L’attente autour de “Blanco Nemesis” ressemblait presque à celle d’un événement culturel majeur tant Booba avait réussi à maintenir la tension pendant plusieurs semaines à coups de teasings, de messages énigmatiques et de provocations bien calculées sur les réseaux sociaux. Avec ce projet présenté comme la suite spirituelle de “Nero Nemesis”, considéré par beaucoup comme l’un des albums les plus marquants de sa carrière, le rappeur savait qu’il jouait une partie importante face à un public partagé entre nostalgie et exigence. Dès sa sortie ce 29 mai, l’album a immédiatement envahi les plateformes de streaming et les discussions en ligne, preuve que le Duc conserve une capacité rare à monopoliser l’attention du rap français après autant d’années de domination. Plusieurs auditeurs saluent déjà la cohérence du projet, son ambiance sombre et futuriste ainsi que cette manière très maîtrisée qu’a Booba de mélanger arrogance, lucidité et sens du refrain. D’autres, en revanche, regrettent un manque de prise de risque sur certains morceaux et estiment que l’album s’appuie davantage sur l’aura du nom “Nemesis” que sur une véritable révolution artistique.

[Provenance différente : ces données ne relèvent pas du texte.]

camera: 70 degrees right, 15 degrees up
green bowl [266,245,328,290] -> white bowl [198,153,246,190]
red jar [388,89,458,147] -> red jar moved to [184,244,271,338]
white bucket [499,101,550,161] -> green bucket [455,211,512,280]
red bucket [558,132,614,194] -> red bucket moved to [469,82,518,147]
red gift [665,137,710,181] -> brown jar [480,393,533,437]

Entre morceaux chantés et démonstration technique
Avec seulement onze titres au compteur, “Blanco Nemesis” choisit l’efficacité plutôt que la longueur, un format qui permet à Booba de maintenir une certaine intensité tout au long de l’écoute sans tomber dans la dispersion. Le projet montre surtout un artiste toujours capable de naviguer entre plusieurs univers sonores, alternant phases incisives, mélodies plus aériennes et refrains presque hypnotiques qui témoignent de son évolution vers une approche plus chantée. Les collaborations avec Huntrill, Matra, Chaax et Aïshé apportent des couleurs différentes à l’album et participent à cette volonté de rester connecté à de nouvelles générations d’artistes sans perdre son identité. Parmi les critiques positives qui reviennent le plus souvent, beaucoup soulignent la qualité de la production, l’ambiance cinématographique du projet et cette faculté qu’a Booba de transformer chaque morceau en déclaration de pouvoir. À l’inverse, certains fans historiques auraient préféré davantage de morceaux bruts et agressifs, reprochant à Kopp de privilégier parfois l’efficacité mélodique au détriment de l’énergie rap plus froide et tranchante qui avait marqué ses classiques.

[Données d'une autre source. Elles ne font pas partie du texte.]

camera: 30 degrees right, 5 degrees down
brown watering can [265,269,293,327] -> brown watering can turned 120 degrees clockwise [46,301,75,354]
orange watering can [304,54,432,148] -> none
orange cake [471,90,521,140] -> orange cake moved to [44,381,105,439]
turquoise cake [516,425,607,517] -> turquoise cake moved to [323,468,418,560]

Un projet déjà marquant malgré les divisions
Ce qui ressort surtout après les premières heures d’écoute, c’est que “Blanco Nemesis” réussit encore une fois à provoquer un véritable choc médiatique, confirmant que chaque sortie de Booba dépasse largement le simple cadre musical pour devenir un événement analysé sous tous les angles. Le rappeur joue habilement avec cette image d’empereur du game qui refuse de quitter le sommet, et l’annonce rapide d’une deuxième partie du projet a immédiatement relancé l’excitation chez ses supporters les plus fidèles. Beaucoup voient dans cet album une démonstration de longévité impressionnante, capable de rappeler à toute une génération pourquoi Booba reste une figure centrale du rap français malgré l’évolution constante des tendances. D’autres observateurs considèrent cependant que le projet manque parfois de titres véritablement mémorables capables de rivaliser avec les morceaux cultes de ses anciennes époques. Une chose reste néanmoins incontestable : en quelques heures seulement, “Blanco Nemesis” a réussi à remettre Booba au centre de toutes les conversations et à rappeler qu’aucune sortie du Duc ne passe jamais inaperçue.